God made us the caretakers of creation, and that did not change when we were impulsive and ate the fruit of knowledge too soon, but we sure wanted to make it that way. Instead of continuing our work, older and wiser, we lashed out at God, blaming him for cursing us, and formulating a rigid doctrine of original sin. We took that “curse” and imposed purity laws upon women and animals. Original sin gave men a reason to create hierarchies and control others “for their own good,” “to save them from their impetuous nature.” This only proves that original sin can be a most intoxicating idea. When there is nothing that can be done about our bad nature, one might as well just go with it and grasp as much as you can. Original sin makes it possible to settle for less, to punish others, to create hierarchies based, not upon goodness, but upon the control of evil.
John says that’s serpent talk, not human talk. Curses were made to be broken. God set us a task when we left Eden, not a punishment. But instead of building up the world, we wallowed in our own unworthiness. How unhelpful can you get? Get over it, says John. Wash all that bad thinking away. Come and be baptized. Shed the blindness of a society that equates power with cruelty and slavery and poison, that blames others because God maybe blamed me. Be born again. Grow wild. Go slowly. Listen for the voice of God amid the waves. Find the true power, which is life, which is community, which is abundance.
As an eco-theologian, I am always tempted to stop there. I am tempted, as I have done in previous years, to link John the Baptist with my hero John Muir and to proclaim with Henry David Thoreau that “In wildness is the preservation of the world.” I want to plunge into the waters and swim with the fish, to return to the great well of Creation.

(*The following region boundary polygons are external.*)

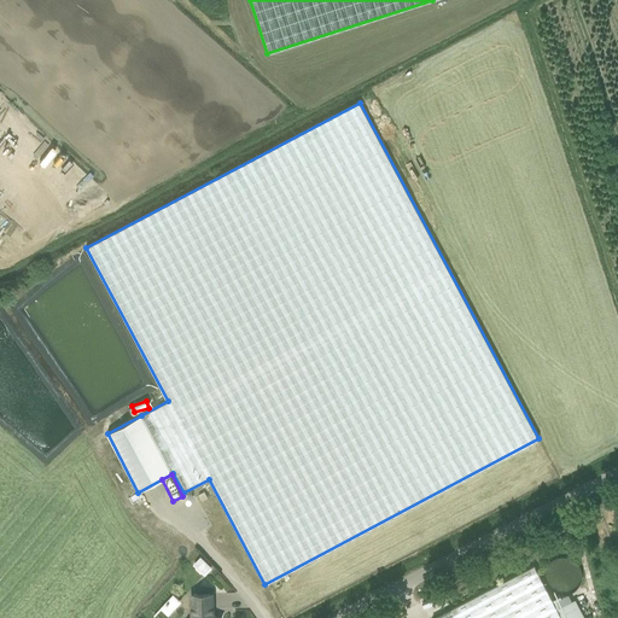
[(582,578),(582,575),(582,572),(581,569),(578,564),(576,561),(573,559),(570,558),(566,557),(563,557),(558,557),(555,558),(552,560),(549,561),(547,565),(546,569),(544,572),(544,576),(544,579),(546,583),(548,587),(551,589),(554,592),(558,593),(560,594),(564,594),(569,593),(571,592),(575,590),(577,588),(579,584),(581,582),(582,578)]
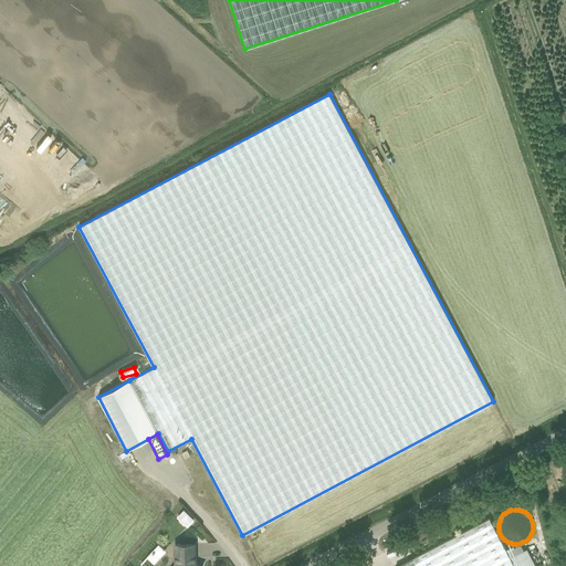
[(194,521),(184,511),(178,517),(180,520),(179,521),(184,525),(185,524),(187,526),(194,521)]
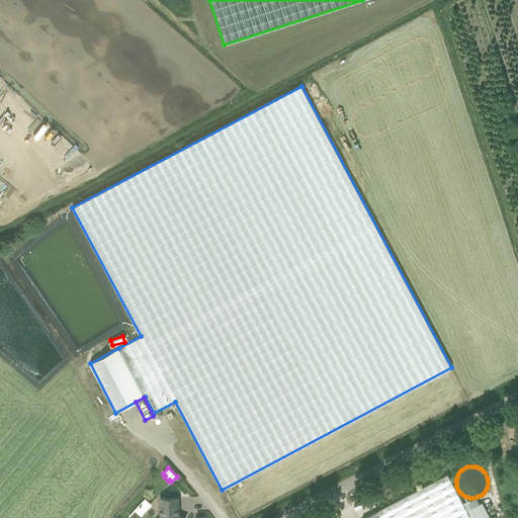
[(469,517),(466,511),(447,475),(378,510),(381,517),(469,517)]
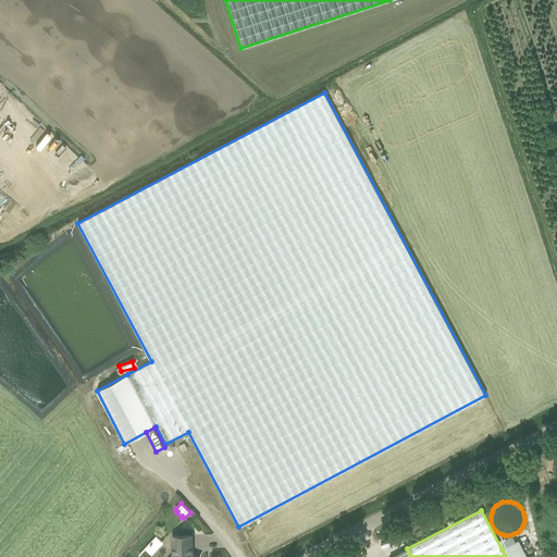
[(157,534),(145,547),(152,554),(164,541),(157,534)]
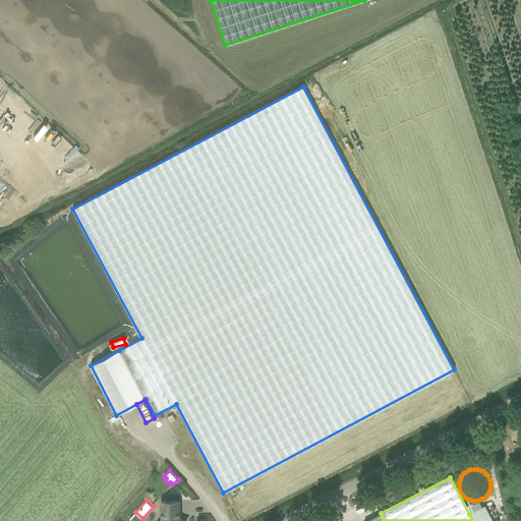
[(185,520),(179,519),(179,501),(162,502),(162,520),(185,520)]
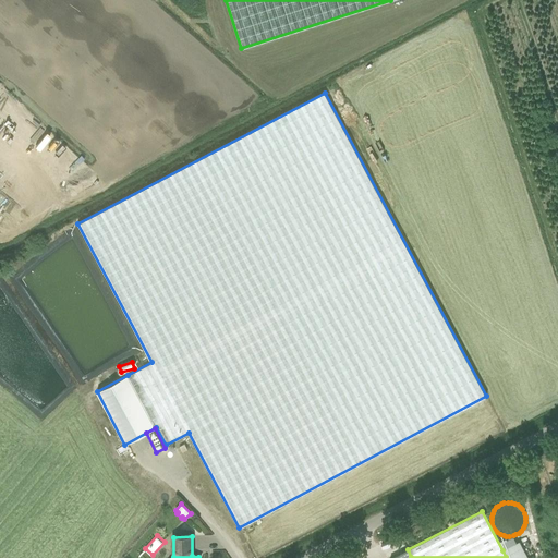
[(502,550),(506,557),(528,557),(520,542),(517,543),(502,550)]
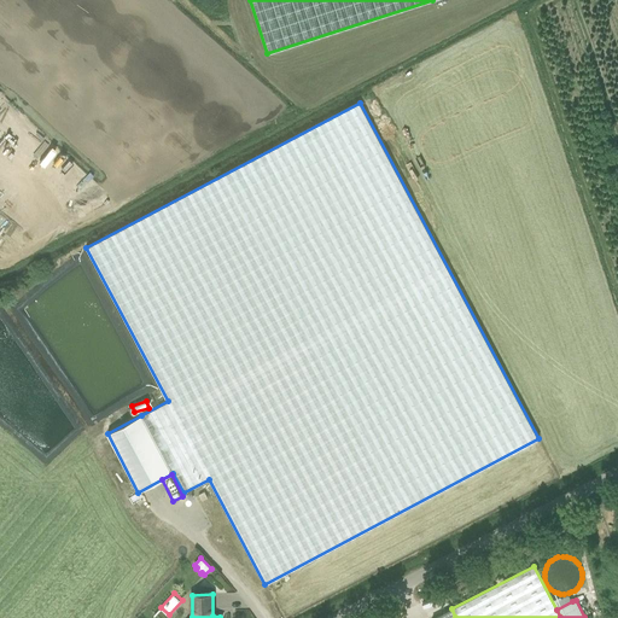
All buildings are outlined.
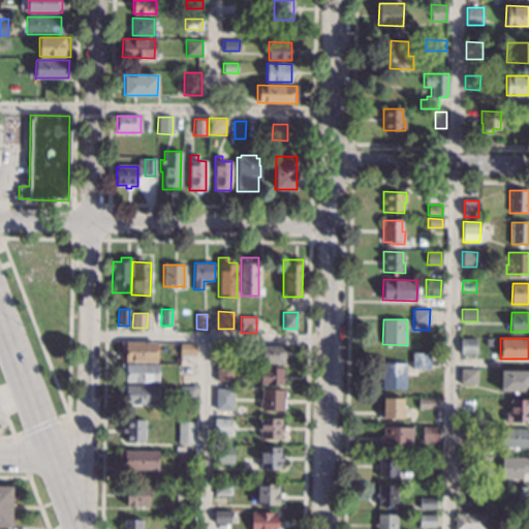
[(475,355),(460,355),(461,339),(476,339),(475,355)]
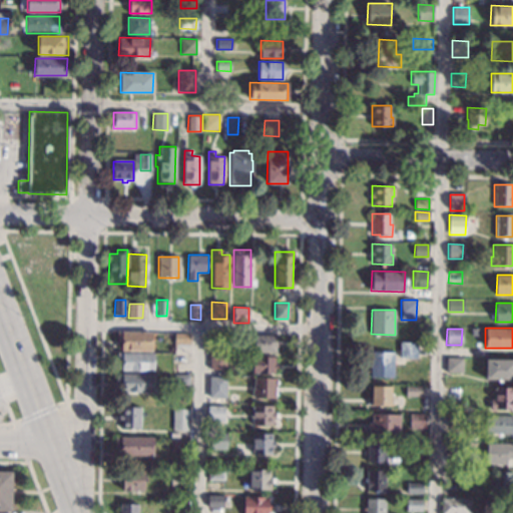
[(152,351),(121,351),(121,338),(117,338),(117,333),(152,332),(152,351)]
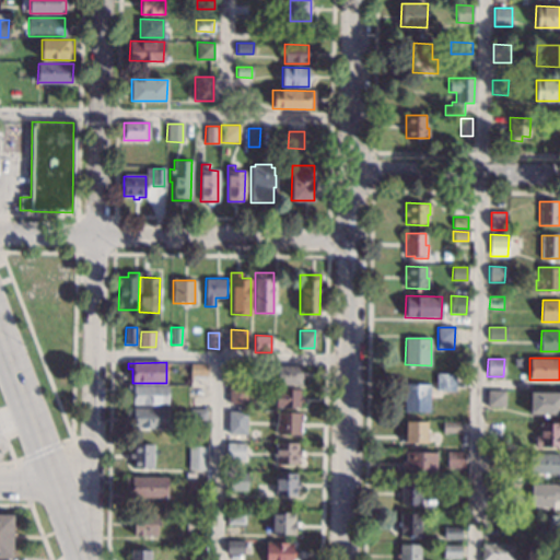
[(207,376),(206,376),(206,380),(194,380),(194,375),(190,375),(190,363),(207,363),(207,376)]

But I cannot. I can’t stay in the waters forever. John is the threshold, not the destination. He is here to prepare me, not to return to nature, but to become one with it again so that I might take the next step. Nature is where I am called to repent, says John, for how I treat it will define how I treat everything else. Is the world a series of resources, including human resources, to exploit, or is it a community to be a part of, to love, to learn, to give, to seek truth and happiness?
As I said, Advent is a hard season. The Church year begins with hard questions. Amid all the noise and the haste, it is asking me: can I recognize the Christ, or have I, in the midst of my fear and self-love lost him? Can I meet the Christ Child when he or she comes again? Can I lay aside my life’s work and embrace a whole new world? Am I ready to give up my answers and take into my arms the greatest mystery in all creation; can I bow before a newborn child?